Baby Quilt for Our Navy Family

This is the last of the four baby quilts I pieced in Key West. It is for a baby girl, the second child but first daughter, soon to be born to our former midshipmen and his wife. We were his sponsors while he was at the US Naval Academy in Annapolis and it's true what we'd heard during our first sponsorship briefing that these relationships often become lifelong. Though he is assigned in California after a few years in Japan, we are still close. 


Last night, as I pulled this quilt out of the dryer at the Andrews AFB campground laundry and held it up to show my husband, I realized for the first time that the design in the middle was off-center.  How does something like that escape notice when you are working so intimately with a project such as hand quilting a baby quilt?

I yo-yo'ed about what to do with it.  Initially I thought it was too late to fix it.  After sleeping on it, I woke up with that 'duh' feeling, knowing that the fix was relatively simple - I'd just cut the bottom two rows off, re-sew the binding, and call it a day. But after looking at it some more and doing measurements, I decided to leave it as it is.  I didn't want it smaller, and didn't want to pull the top off as well to sew one of the strips there just to add a couple more inches. Perhaps this error will be part of the charm of this quilt.

One of my quilting mentors told me that every quilt has a mistake made either by accident or on purpose.  In re-building a vintage Sun Bonnet Sue quilt for a friend, I found about three mistakes that I doubt the original quilter realized was there, or at least not until too late.  I actually enjoyed finding those errors.  It made me feel an even stronger connection with the woman whose hands had held that fabric and whose eyes had studied every inch of it in excruciating detail, as had mine.
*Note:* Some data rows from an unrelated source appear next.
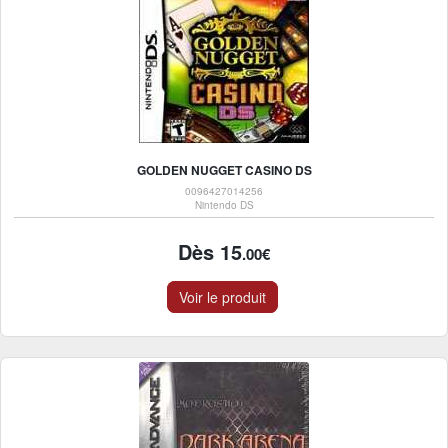
GOLDEN NUGGET CASINO DS
0096427014256
Nintendo DS
Dès 15
.00€
Voir le produit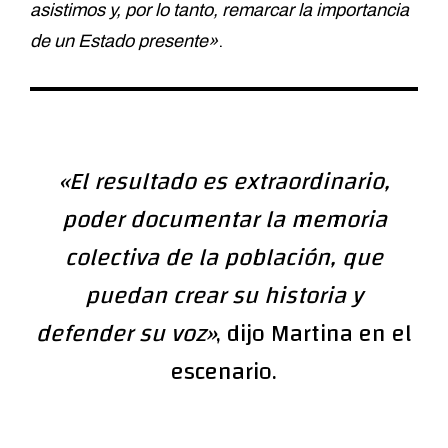
asistimos y, por lo tanto, remarcar la importancia
de un Estado presente»
.
«El resultado es extraordinario,
poder documentar la memoria
colectiva de la población, que
puedan crear su historia y
defender su voz»
, dijo Martina en el
escenario.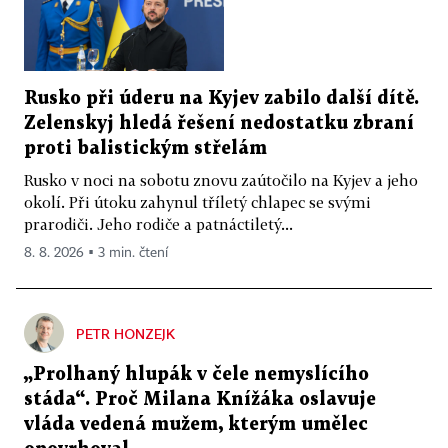
Rusko při úderu na Kyjev zabilo další dítě.
Zelenskyj hledá řešení nedostatku zbraní
proti balistickým střelám
Rusko v noci na sobotu znovu zaútočilo na Kyjev a jeho
okolí. Při útoku zahynul tříletý chlapec se svými
prarodiči. Jeho rodiče a patnáctiletý...
8. 8. 2026 ▪ 3 min. čtení
PETR HONZEJK
„Prolhaný hlupák v čele nemyslícího
stáda“. Proč Milana Knížáka oslavuje
vláda vedená mužem, kterým umělec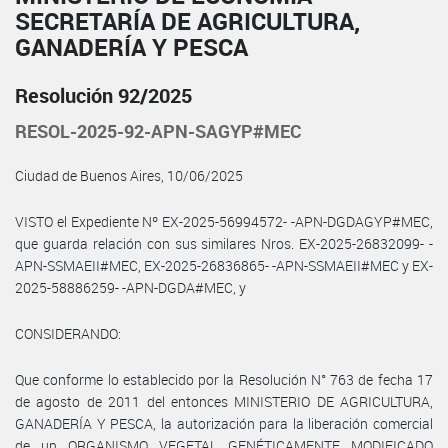
SECRETARÍA DE AGRICULTURA,
GANADERÍA Y PESCA
Resolución 92/2025
RESOL-2025-92-APN-SAGYP#MEC
Ciudad de Buenos Aires, 10/06/2025
VISTO el Expediente Nº EX-2025-56994572- -APN-DGDAGYP#MEC,
que guarda relación con sus similares Nros. EX-2025-26832099- -
APN-SSMAEII#MEC, EX-2025-26836865- -APN-SSMAEII#MEC y EX-
2025-58886259- -APN-DGDA#MEC, y
CONSIDERANDO:
Que conforme lo establecido por la Resolución N° 763 de fecha 17
de agosto de 2011 del entonces MINISTERIO DE AGRICULTURA,
GANADERÍA Y PESCA, la autorización para la liberación comercial
de un ORGANISMO VEGETAL GENÉTICAMENTE MODIFICADO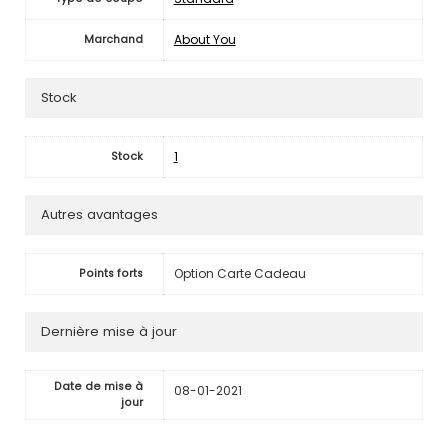
About You
Marchand
Stock
1
Stock
Autres avantages
Option Carte Cadeau
Points forts
Dernière mise à jour
Date de mise à
08-01-2021
jour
I don't profess to have enough expertise that I have to make a mistake on purpose.  I know I have several mistakes in my work.  The major causes of my mistakes are lack of experience and working too fast.  If I were working slowly, to achieve as much perfection as I could, as if I were going to enter each quilt in a contest, I would have very different work from this point forward.  That's not to say that I think I've done is sloppy work. I am learning as I'm going, and I know that hand work is not the same as machine work.  I'm not sure I want a quilt that is so perfect that it looks machine sewn and store bought. And working out of an RV that doesn't always have electric hookups, or if it does, the electric source may not be the 50 amps needed to power my sewing machine as well as heat or AC or even lights.

Having said that, I think I will slow down with my next quilt, and if that means waiting two months in the middle of a quilt while we do a long section of the Appalachian Trail, so be it.

This quilt was made with what they call a donut roll of fabric.  I was initially just going to sew the strips together and do some type of applique over them to add a personal, creative touch.  But the donut row fabric had a slight curve in each strip.  WTH?  I asked one of my quilting mentors about that and she said to iron them next time.  I'm pretty sure I'd done that.  And that was the second donut strip that I'd used for quilting a baby blanket and I had trouble with the first one as well.  I have a couple more of the donut strips (I have to admit, they are fun to buy and with on-line coupons you can get them almost half price) so I will approach even more carefully the next time.

As for this quilt, the design of smaller strips in the middle was my solution for trying to use the fabric in a way to minimize the obvious curve in the strips.  Again, working against the clock with our RV movements influenced my decision toward a quicker solution.